I want to get out my meter to see how close I am to correct with my gains. 

I know jl lists there amps voltage out put to set gains 

What was that formula?


----------



## basshead (Sep 12, 2008)

Volts x Volts
Divided by Ohms

This will give you the watts

Is that what you looking for?

If you want the volts for x watts then it is:

Square root (watt x ohms)


----------



## diatribe (Aug 11, 2008)

Do you have JL amps? If not, its going to be impossible to set gains on voltage.

JL amps are regulated, so they will send a steady voltage at an impedance level.

Many other amps are not regulated and their voltage may vary wildly. Especially if you don't have an oscilloscope to find the amps clipping voltage.


----------



## JAX (Jun 2, 2006)

??

People set the gains with meters all the time.

if I knew the max ability of the amps output at rated output then why wouldnt I be able to run a sine wave to it and see how close I am ?

I know with music it would be different and vary with peaks.


----------



## basshead (Sep 12, 2008)

diatribe said:


> Do you have JL amps?
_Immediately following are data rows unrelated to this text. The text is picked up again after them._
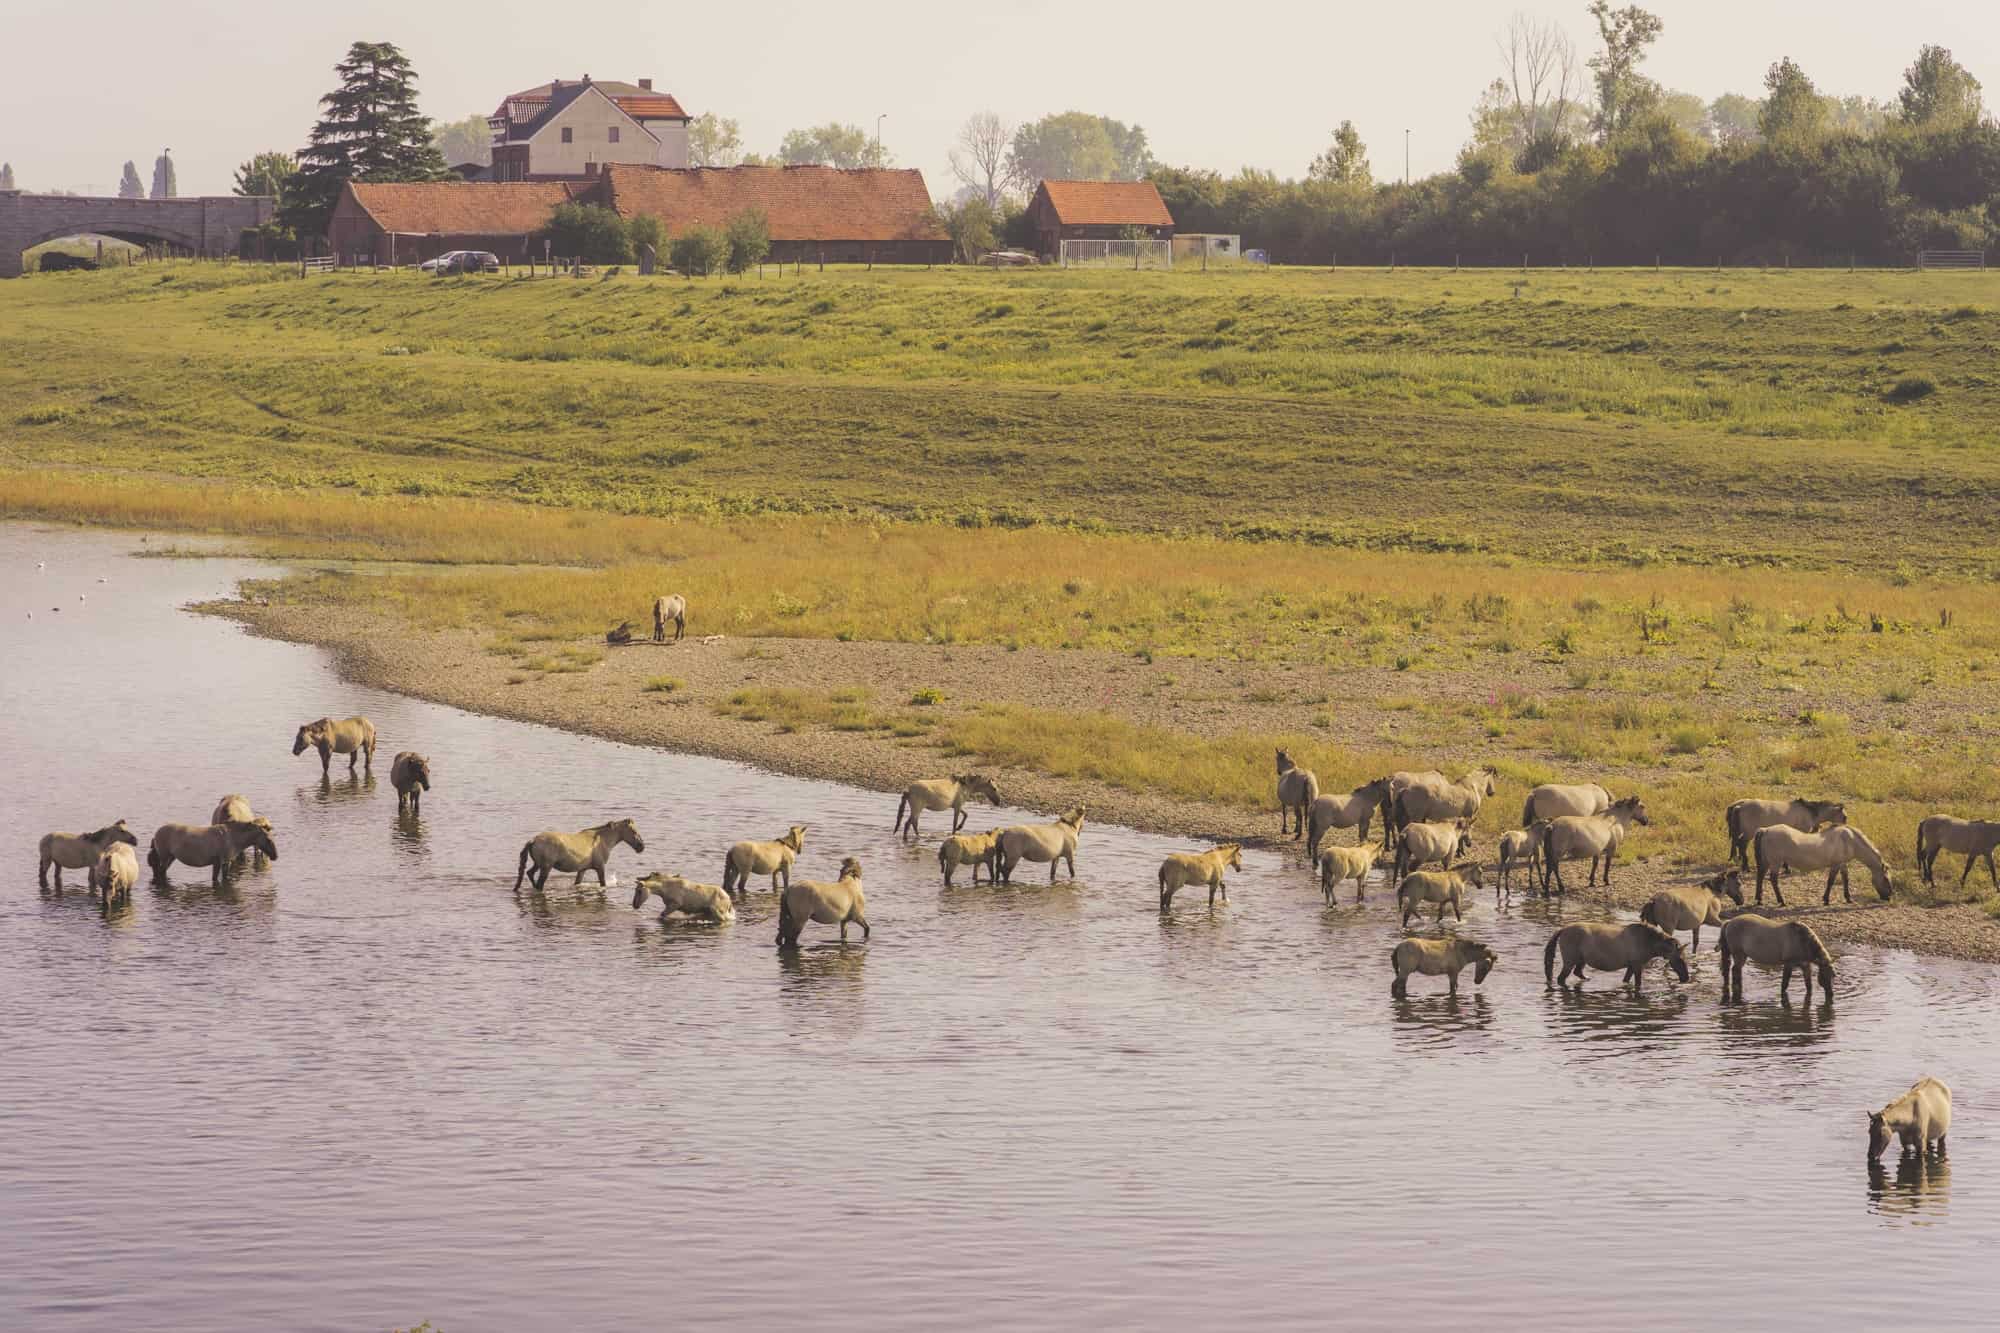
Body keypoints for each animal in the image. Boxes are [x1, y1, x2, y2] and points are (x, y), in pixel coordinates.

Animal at [148, 821, 280, 886]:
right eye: (268, 839)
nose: (275, 856)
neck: (232, 837)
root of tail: (156, 834)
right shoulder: (218, 862)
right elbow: (215, 878)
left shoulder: (226, 862)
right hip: (165, 857)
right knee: (160, 872)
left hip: (171, 858)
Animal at [513, 818, 644, 893]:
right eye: (633, 831)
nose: (641, 847)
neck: (602, 840)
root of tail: (533, 840)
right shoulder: (600, 867)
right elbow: (603, 883)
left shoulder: (582, 870)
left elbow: (577, 883)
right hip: (546, 867)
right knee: (539, 883)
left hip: (538, 864)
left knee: (529, 873)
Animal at [1543, 920, 1690, 989]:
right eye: (1680, 959)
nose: (1686, 979)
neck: (1646, 940)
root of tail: (1563, 929)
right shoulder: (1637, 966)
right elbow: (1638, 983)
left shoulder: (1631, 966)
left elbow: (1626, 980)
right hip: (1570, 961)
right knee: (1561, 979)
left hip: (1581, 960)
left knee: (1578, 972)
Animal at [1751, 824, 1891, 906]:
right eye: (1886, 879)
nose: (1888, 897)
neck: (1849, 840)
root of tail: (1766, 830)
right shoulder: (1836, 864)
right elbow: (1831, 881)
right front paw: (1826, 899)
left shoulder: (1842, 864)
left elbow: (1845, 879)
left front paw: (1848, 898)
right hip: (1775, 862)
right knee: (1773, 880)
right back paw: (1781, 901)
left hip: (1767, 862)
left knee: (1760, 877)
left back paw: (1759, 899)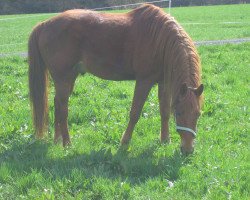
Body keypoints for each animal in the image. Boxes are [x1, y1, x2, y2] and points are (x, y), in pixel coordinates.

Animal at [28, 3, 203, 155]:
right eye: (179, 113)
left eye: (198, 114)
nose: (188, 150)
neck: (160, 40)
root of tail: (44, 24)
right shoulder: (144, 81)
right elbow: (135, 113)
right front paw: (124, 142)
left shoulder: (164, 82)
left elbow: (164, 111)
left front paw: (165, 140)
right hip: (63, 79)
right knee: (63, 109)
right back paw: (67, 143)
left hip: (68, 78)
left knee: (57, 104)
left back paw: (57, 140)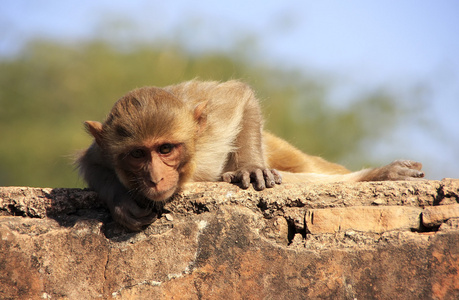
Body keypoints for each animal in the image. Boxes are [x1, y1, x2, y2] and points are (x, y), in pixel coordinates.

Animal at [77, 79, 426, 230]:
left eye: (165, 149)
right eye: (138, 154)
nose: (154, 177)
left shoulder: (212, 128)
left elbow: (241, 97)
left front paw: (249, 168)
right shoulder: (106, 150)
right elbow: (91, 162)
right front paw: (122, 205)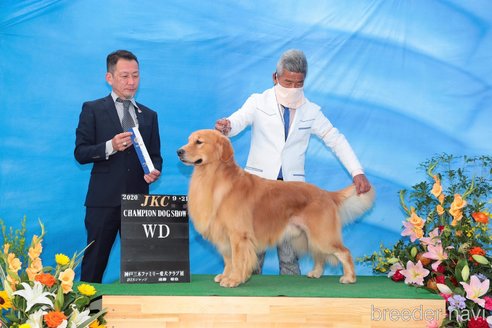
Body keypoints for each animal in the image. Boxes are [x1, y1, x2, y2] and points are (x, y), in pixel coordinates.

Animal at [179, 129, 374, 288]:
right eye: (188, 140)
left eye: (199, 141)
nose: (179, 151)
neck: (214, 177)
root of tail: (326, 193)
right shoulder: (224, 234)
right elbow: (229, 259)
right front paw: (226, 276)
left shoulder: (239, 234)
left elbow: (238, 259)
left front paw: (234, 279)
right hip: (310, 236)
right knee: (320, 255)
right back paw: (316, 273)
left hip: (323, 235)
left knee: (344, 252)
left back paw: (349, 277)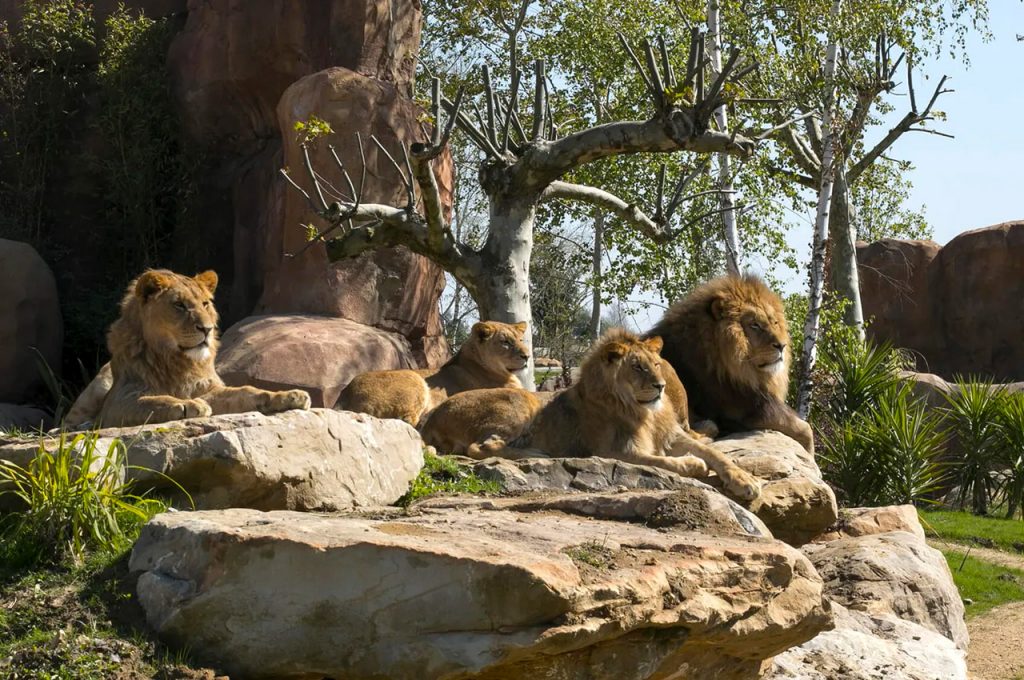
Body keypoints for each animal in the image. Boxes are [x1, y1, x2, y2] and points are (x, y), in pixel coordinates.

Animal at [64, 268, 309, 428]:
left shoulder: (208, 389)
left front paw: (288, 396)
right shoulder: (115, 404)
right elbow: (152, 401)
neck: (176, 359)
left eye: (205, 303)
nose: (207, 329)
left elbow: (246, 391)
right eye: (179, 305)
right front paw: (189, 404)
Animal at [337, 319, 528, 426]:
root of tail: (345, 394)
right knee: (408, 421)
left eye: (521, 340)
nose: (527, 356)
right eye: (505, 342)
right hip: (414, 377)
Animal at [464, 329, 761, 499]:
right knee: (478, 447)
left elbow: (716, 454)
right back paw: (536, 454)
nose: (661, 386)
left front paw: (745, 479)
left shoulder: (670, 435)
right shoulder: (613, 451)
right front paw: (692, 464)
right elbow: (662, 462)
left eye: (656, 364)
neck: (643, 412)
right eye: (637, 367)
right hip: (521, 405)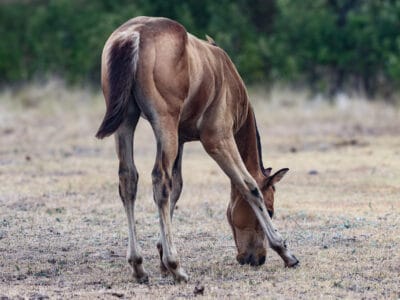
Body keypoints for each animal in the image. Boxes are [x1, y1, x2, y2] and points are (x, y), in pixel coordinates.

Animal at [95, 17, 298, 284]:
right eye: (271, 211)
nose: (256, 259)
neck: (226, 77)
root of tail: (134, 34)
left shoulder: (180, 139)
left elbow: (178, 187)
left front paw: (161, 256)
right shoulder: (218, 140)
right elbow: (249, 185)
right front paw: (285, 251)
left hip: (128, 121)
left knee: (129, 178)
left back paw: (138, 266)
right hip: (164, 123)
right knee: (159, 180)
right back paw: (176, 266)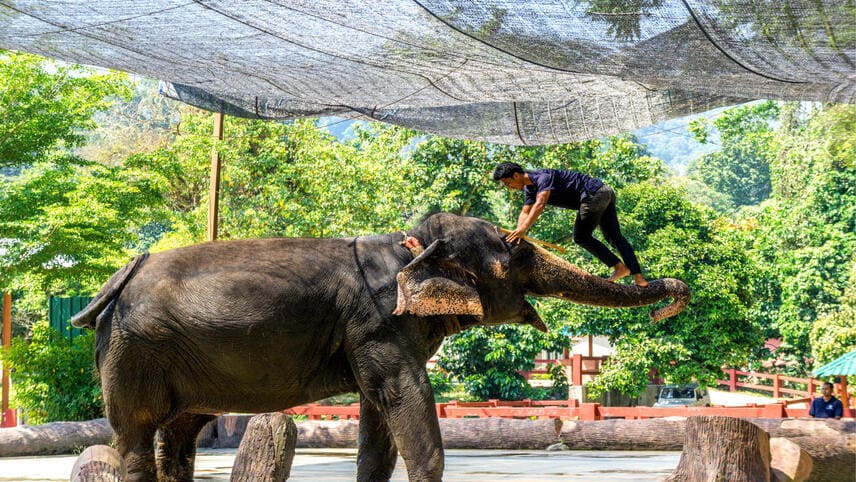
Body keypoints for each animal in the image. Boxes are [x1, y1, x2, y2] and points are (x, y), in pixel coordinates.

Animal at [72, 213, 688, 480]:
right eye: (512, 251)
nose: (674, 296)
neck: (409, 244)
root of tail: (120, 276)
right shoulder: (377, 324)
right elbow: (406, 403)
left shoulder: (370, 334)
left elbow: (378, 424)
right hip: (135, 351)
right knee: (136, 434)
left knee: (180, 434)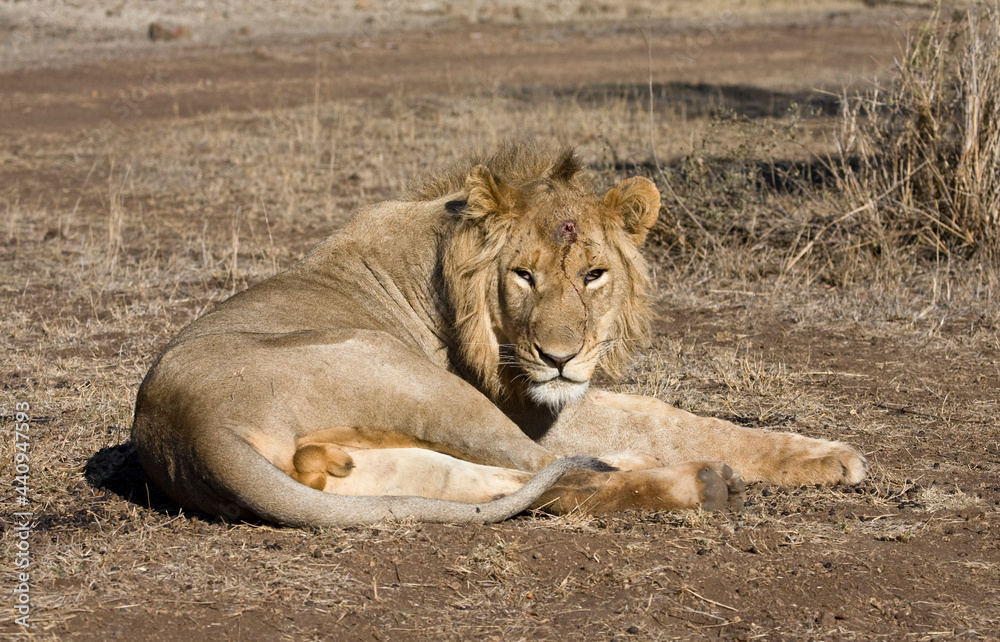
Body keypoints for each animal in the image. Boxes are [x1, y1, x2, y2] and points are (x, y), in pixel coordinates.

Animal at [131, 143, 867, 527]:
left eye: (594, 274)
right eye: (523, 274)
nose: (560, 358)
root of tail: (185, 424)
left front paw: (821, 451)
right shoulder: (532, 400)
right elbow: (666, 420)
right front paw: (829, 456)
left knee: (475, 480)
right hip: (414, 377)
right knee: (550, 473)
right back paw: (699, 482)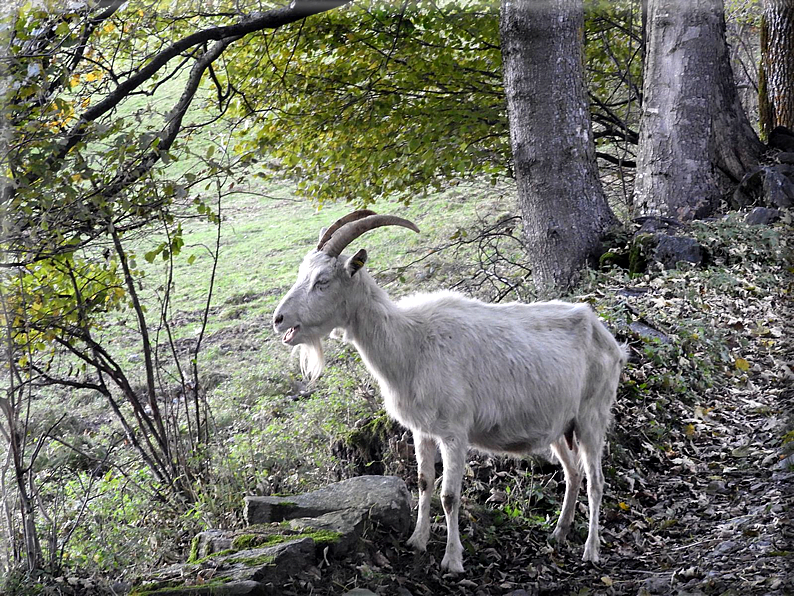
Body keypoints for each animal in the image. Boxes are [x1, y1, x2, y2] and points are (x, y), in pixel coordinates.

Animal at [272, 213, 624, 572]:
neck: (411, 344)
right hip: (560, 424)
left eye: (323, 281)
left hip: (592, 415)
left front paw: (452, 559)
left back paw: (591, 550)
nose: (278, 319)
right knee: (573, 472)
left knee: (596, 481)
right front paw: (417, 541)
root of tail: (606, 335)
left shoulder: (455, 432)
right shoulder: (421, 430)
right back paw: (559, 532)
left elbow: (449, 495)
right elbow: (424, 481)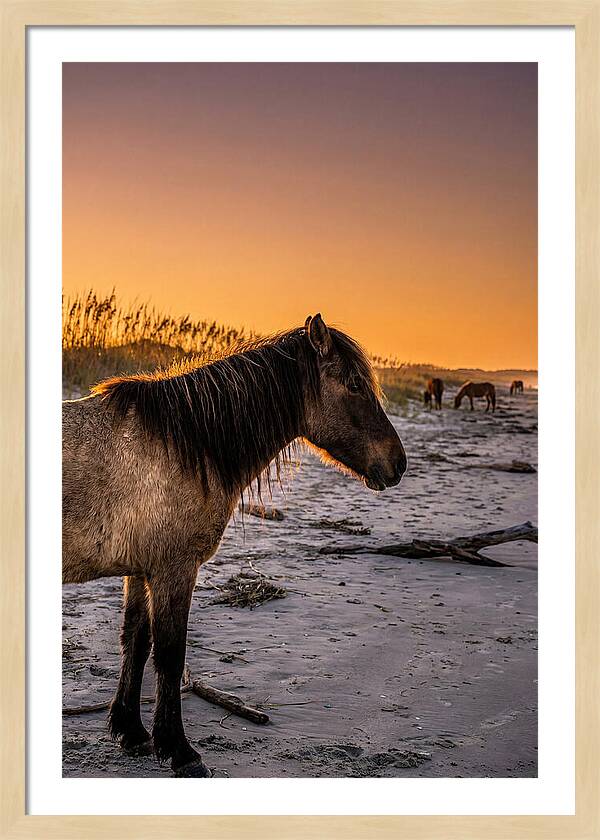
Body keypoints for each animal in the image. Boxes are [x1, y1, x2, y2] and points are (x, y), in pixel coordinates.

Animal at [62, 314, 407, 778]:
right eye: (354, 384)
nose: (398, 463)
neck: (185, 444)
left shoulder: (141, 570)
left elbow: (136, 640)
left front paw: (131, 732)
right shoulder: (174, 570)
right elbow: (170, 654)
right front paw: (179, 751)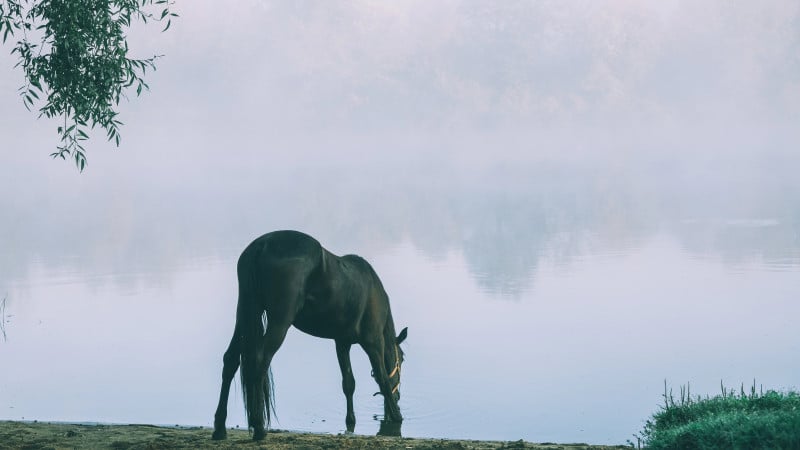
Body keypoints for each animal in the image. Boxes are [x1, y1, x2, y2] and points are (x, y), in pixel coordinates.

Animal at [211, 230, 406, 442]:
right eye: (402, 359)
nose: (398, 397)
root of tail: (262, 245)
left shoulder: (342, 343)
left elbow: (348, 383)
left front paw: (351, 420)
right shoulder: (373, 342)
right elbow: (383, 379)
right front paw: (397, 416)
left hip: (245, 312)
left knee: (231, 360)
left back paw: (220, 427)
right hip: (279, 322)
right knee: (260, 361)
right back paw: (259, 427)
If not, its going to be impossible to set gains on voltage.
> 
> JL amps are regulated, so they will send a steady voltage at an impedance level.
> 
> Many other amps are not regulated and their voltage may vary wildly. Especially if you don't have an oscilloscope to find the amps clipping voltage.


Regulated or not the output voltage is always the same whatever the load (within limits). Current draw will change but voltage will not.

100w output on a 4ohms load mean 20V and 5A draw
200w output on a 2ohms load mean 20V but a 10A draw


----------



## minbari (Mar 3, 2011)

go crazy 

Ohm's Law Calculators

its the very last one. put in your wattage and ohm load and it will spit out voltage.


----------



## JAX (Jun 2, 2006)

thanks!


----------